After a year without a presidential interview featured on the Super Bowl pre-game show, that trend is resuming for Sunday’s Super Bowl LIII. Former U.S. presidents George W. Bush and Barack Obama regularly gave interviews featured on pre-game coverage, and current president Donald Trump did that in 2017 when the game aired on Fox, but Trump opted not to give an interview to NBC around last year’s Super Bowl. CNN’s Brian Stelter reports that Trump has agreed to do a Super Bowl interview with CBS this year, though.
That interview will be with Margaret Brennan (moderator of Face The Nation), and it will be pre-taped on Friday. Some of it will appear on Brennan’s show Sunday morning (10:30 to 11:30 a.m. Eastern), with other portions appearing during the actual pre-game coverage (which will start at 11:30 a.m. Eastern at the conclusion of Brennan’s show). There could be some interesting transitions there; Brennan’s show will be live from Atlanta as part of CBS News’ Super Bowl coverage, and will include interviews with “James Brown and other correspondents and newsmakers to discuss the game and current events,” so there’s going to be plenty of Super Bowl talk there too. But that’s still a politics-focused show, and one that’s not officially part of the pre-game lineup. And depending on what this Trump interview winds up being about, it could go a long way from Super Bowl chatter and could make for an awkward shift back to pre-game coverage.

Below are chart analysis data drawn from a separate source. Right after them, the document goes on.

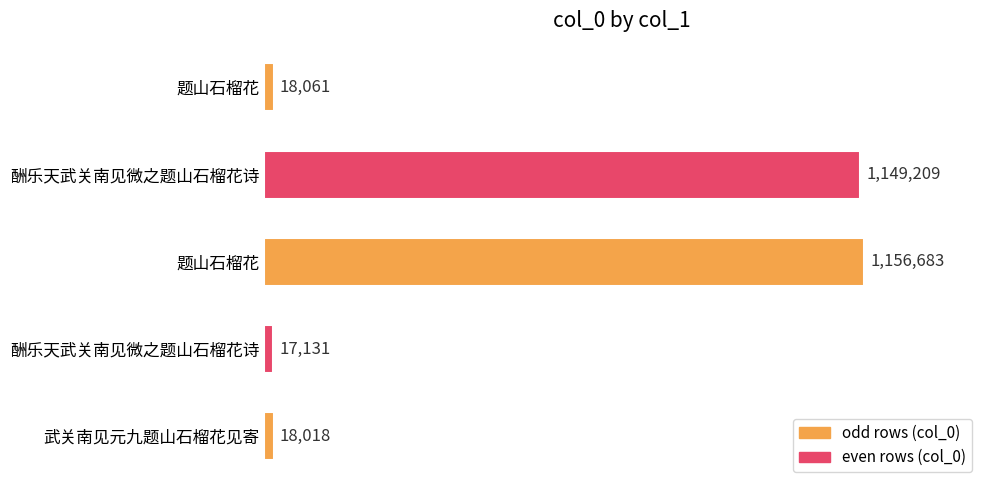

Are the bars horizontal?

Yes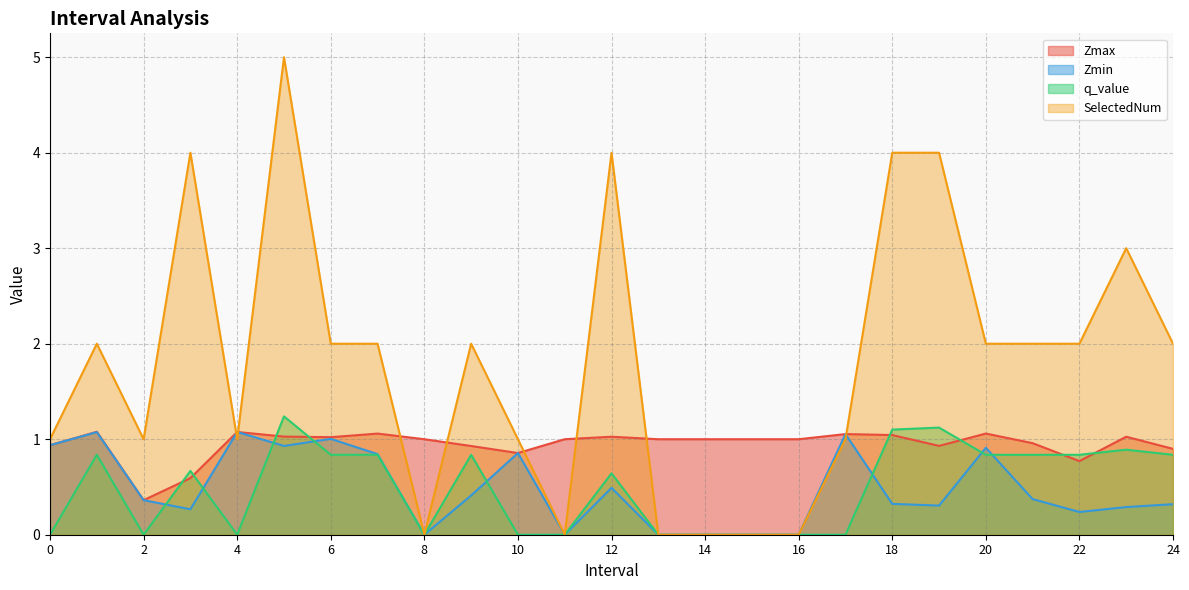

At which category is the sum across all series the highest?

5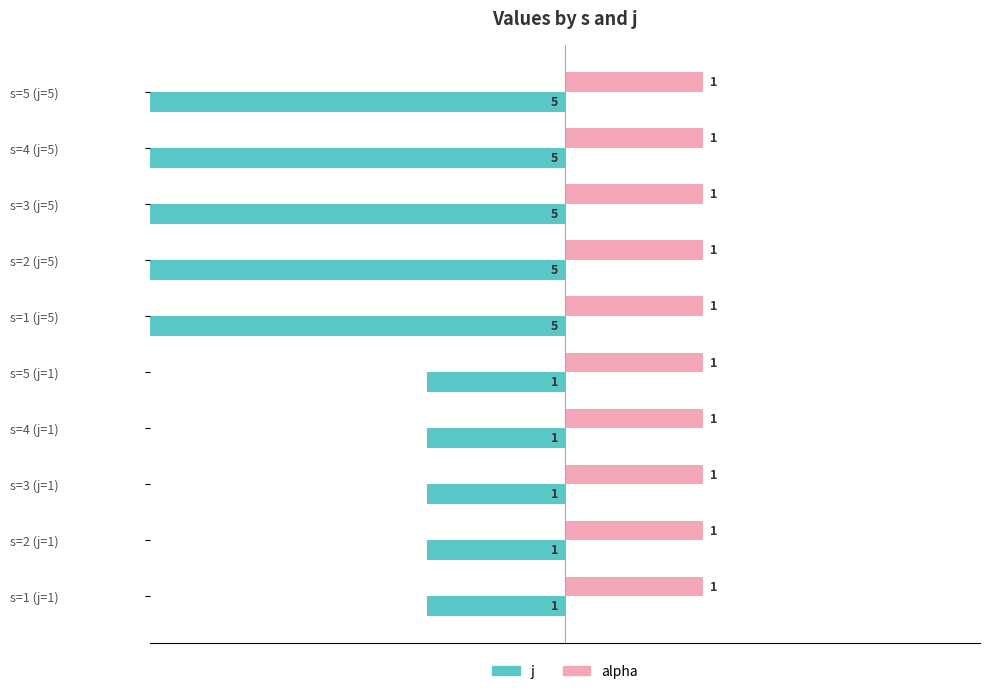

How many data points in j are less than -1?

5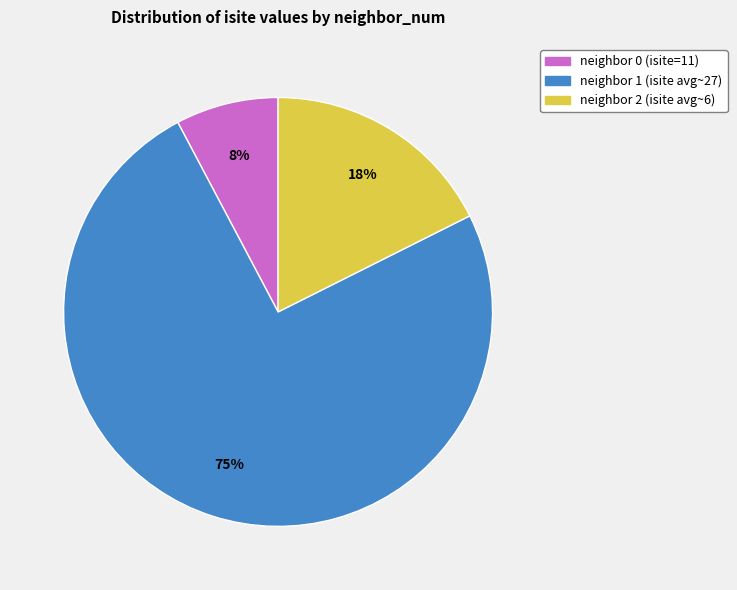

To the nearest percent, what is the average slice percentage?

33%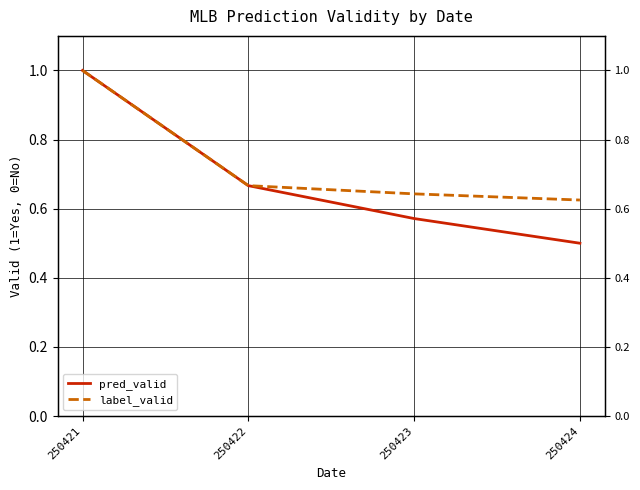

Reading left to right, transcribe all the data shown in this chart.

pred_valid: 1.0	0.7	0.6	0.5
label_valid: 1.0	0.7	0.6	0.6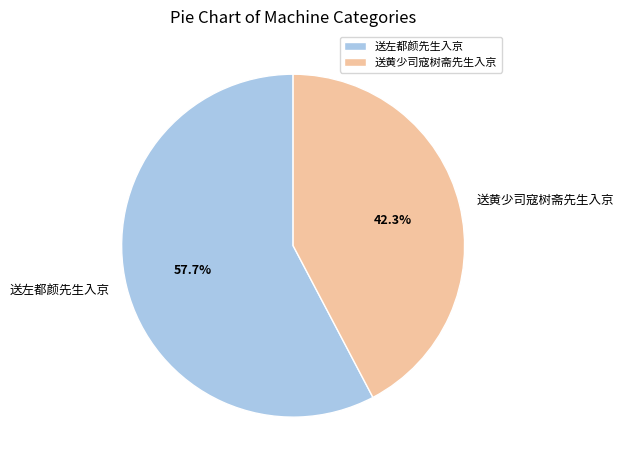

What percentage is the 送左都颜先生入京 slice, to the nearest percent?

58%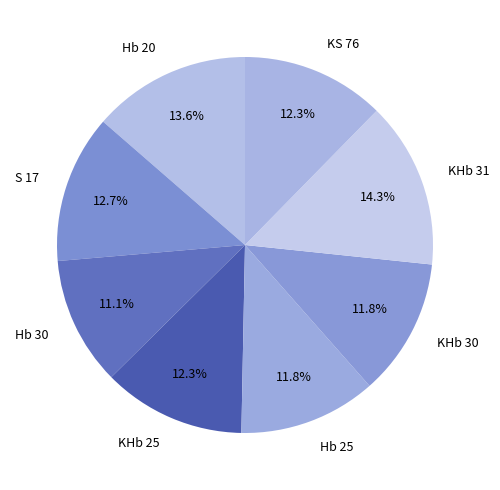

Count the number of slices in the pie.

8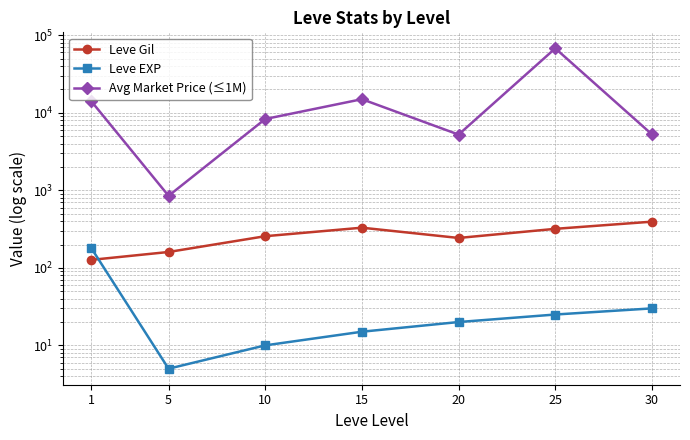

What is the sum of the Leve EXP values at 10 and 1?

190.7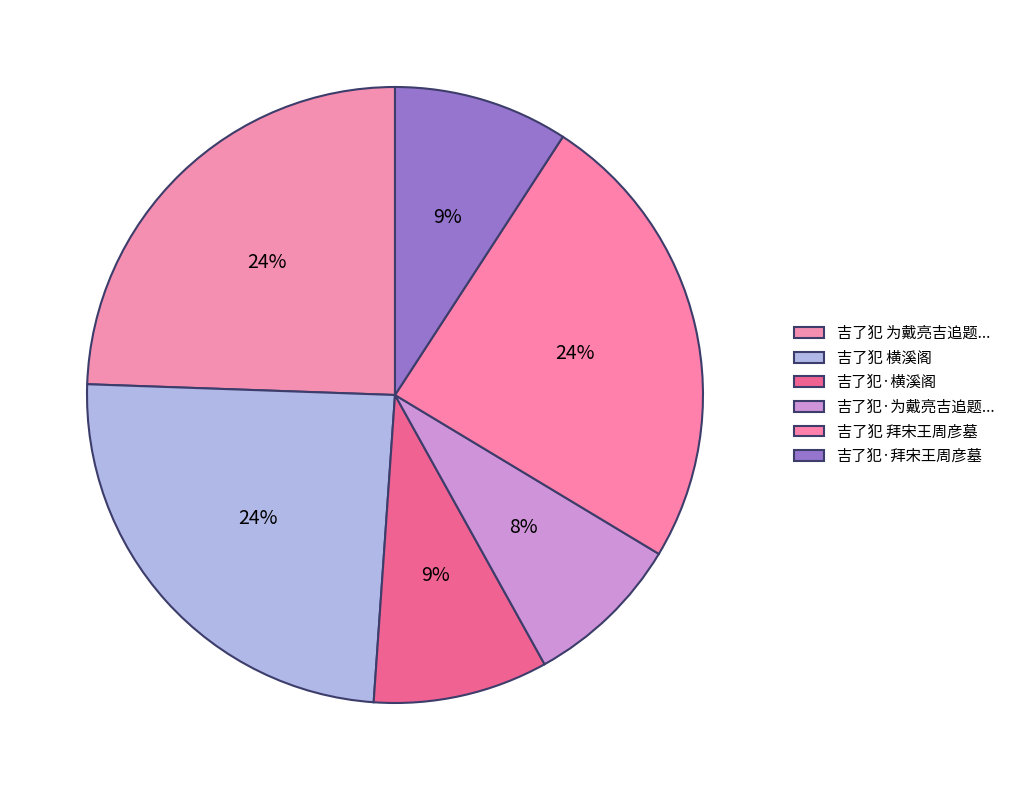

To the nearest percent, what percentage of the pie is 吉了犯·横溪阁?

9%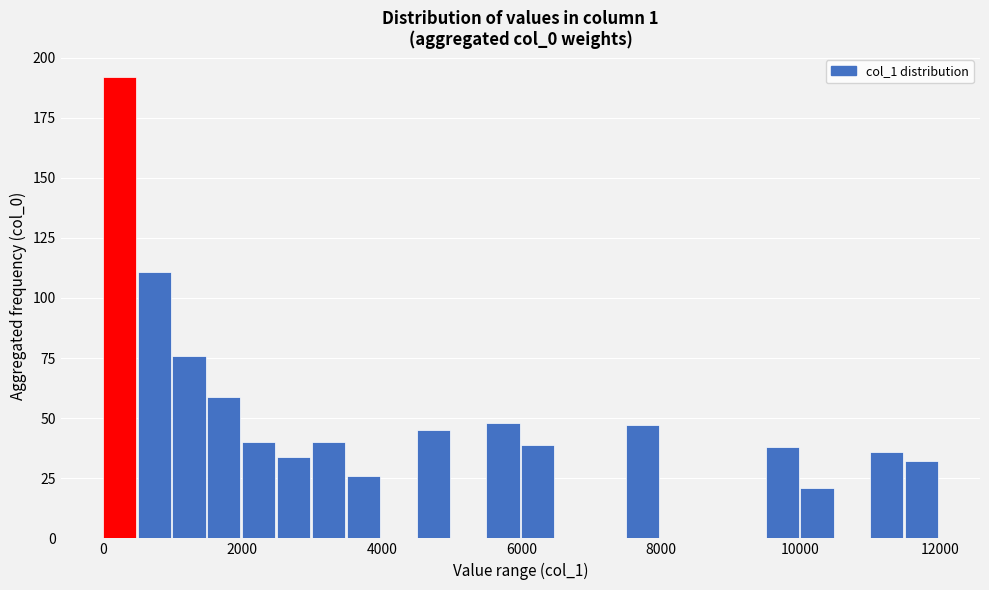

Around what value on the x-axis is the tallest bar? Give the approximate position of its centre, as read against the axis.

200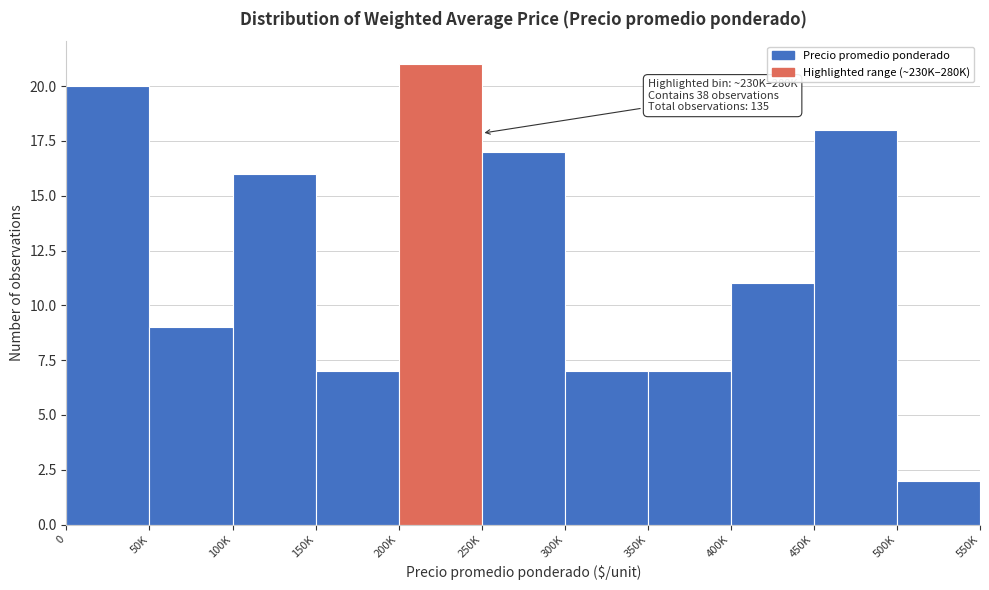

Reading right to left, list all the values displayed in this chart.

500K=2	450K=18	400K=11	350K=7	300K=7	250K=17	200K=21	150K=7	100K=16	50K=9	0=20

That might be even more obvious when it comes to airing portions of this interview during the actual pre-game show. It makes sense for CBS to do some of that; the pre-game show proper will presumably pull in more viewers, and as mentioned above, there’s a tradition of showing presidential interviews during the pre-game. (And CBS has even done this before with Trump apart from the Super Bowl, running a long in-booth interview with him during the 2016 Army-Navy game when he was president-elect.) But if the chosen segments aren’t about football, that carries some blowback potential from viewers hoping to just see discussion of the game. (And there could be controversial remarks about football, too, especially if the conversation touches on kneeling players.)
It’s notable that the airing of this interview comes just two days before the State of the Union speech that Trump will deliver next Tuesday night, too, which will likely be carried by the broadcast networks (and the cable news networks). So there will be plenty of Trump comments on TV over the next week, which is also interesting considering that he’s rarely given interviews to TV news outlets other than Fox News. The State of the Union may have less of a sports impact, though, as the broadcast networks don’t have any sports programming that night; the largest possible connection is decreased audience for college basketball games like Kansas-Kansas State (on ESPN) or NBA games like Rockets-Raptors and Celtics-Warriors (the TNT doubleheader) from people watching the speech and analysis afterwards.
It will be interesting to see what questions Brennan asks in this pre-Super Bowl interview, what Trump says in response, and how CBS decides to use the footage. We’ll see just how much of it winds up making its way into the pre-game show proper, and how viewers react to it. But it’s notable to see a presidential pre-game interview return after a year off.